I've been trying to set up a microphone circuit for use in an AVR, essentially just to detect levels of noise. I observed some strange behavior in the amplified circuit I set up, so i elected to strip the circuit down to its base functional unit to see if I could figure out what the problem was. Schematic follows.


simulate this circuit – Schematic created using CircuitLab

The resources that I've used to build this circuit all seem to indicate that the type of cap used doesn't matter, so I opted for the higher-capacitance electrolytic. This did not behave as expected.

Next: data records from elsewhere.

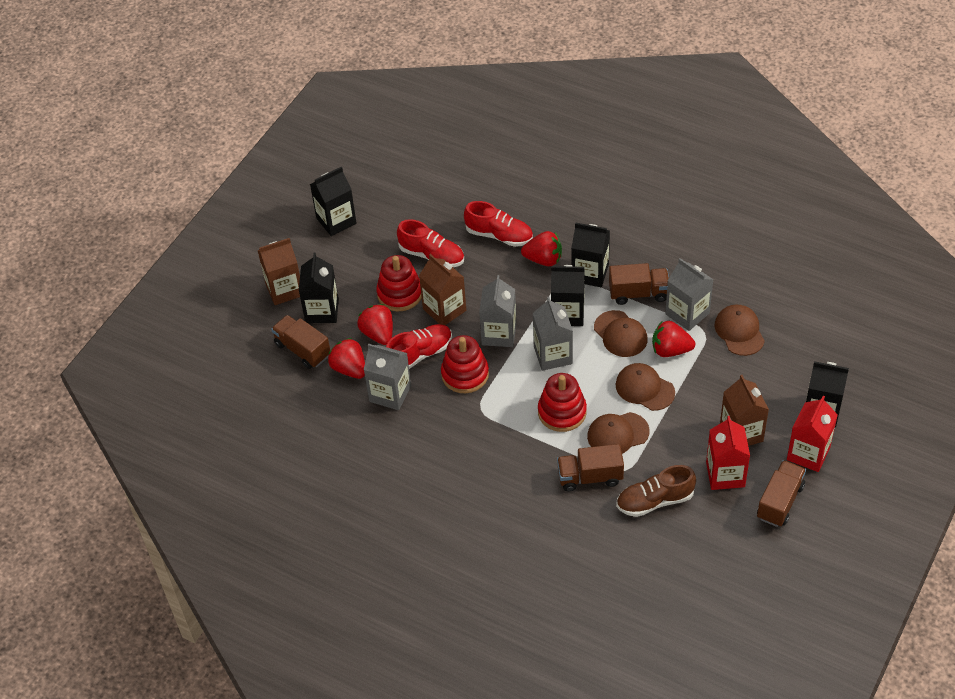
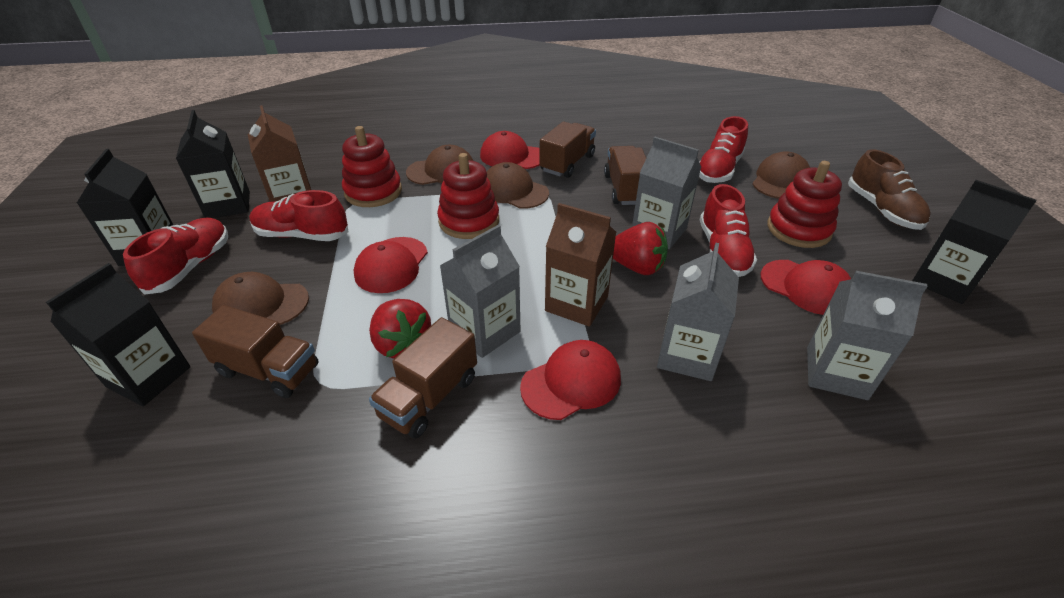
black carton: [299,253,339,323] [310,167,356,236] [551,265,585,326] [571,223,610,287] [806,361,849,427] = 5 -> [46,263,190,406] [77,149,173,266] [176,110,250,218] [912,180,1037,304] = 4
brown carton: [258,238,300,305] [419,254,466,325] [720,375,769,446] = 3 -> [248,105,311,202] [545,203,616,326] = 2
red cap: none = 0 -> [354,237,428,293] [480,131,540,169] [520,340,621,420] [761,260,851,315] = 4
red carton: [706,416,750,490] [787,396,838,472] = 2 -> none = 0
red shoe: [386,324,452,369] [397,219,464,267] [464,201,533,247] = 3 -> [123,218,228,295] [249,190,349,241] [699,116,748,183] [700,184,757,277] = 4
red strawberry: [328,338,365,379] [357,304,393,345] [521,231,562,266] [652,321,695,357] = 4 -> [369,299,431,359] [613,222,668,275] = 2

The following is a waveform captured from the circuit using an electrolytic cap.

Electrolytic Cap Response

Now, the ceramic cap:

Ceramic Cap Response

To be clear, these waveforms are captured while the room is quiet. blowing into the microphone produces a response.

The ceramic capacitors I have do not dampen the 60Hz noise to my liking, and it seems silly to wire a bunch of them in parallel when I have a few much larger electrolytic caps.

I've tried a few different sizes of electrolytic caps, with the same result.

I've tried reversing the polarity, with the same result.

Why am I seeing this discrepancy? How can I remedy the situation?

Additionally and secondarily, is there an established best practice for using a microphone with AVR?

EDIT turns out i'm seeing this effect because my cheap chinese power supply has a poor rectifier :^)


2 Answers 2


You should use a 100 kohm load resistor between +sense and -sense. Maybe even a 10 kohm would be better.

With just a basic open circuit, the electrolytic capacitor's leakage currents would place a DC voltage at the output and the signal would hit the end stops of the AVR ADC circuits.


Your problems appear on scope to be CM hum not distortion. But the Electrolytic has distortion from probably even more pickup on the signal.

Solution: use CM choke SM, THT or large ferrite torroid. Wires should be shielded twisted pair.

Load R affects signal gain and DC operating point which allows for AC swing near V+. A larger V+ allows a bigger R with more gain and more DC drop from V+.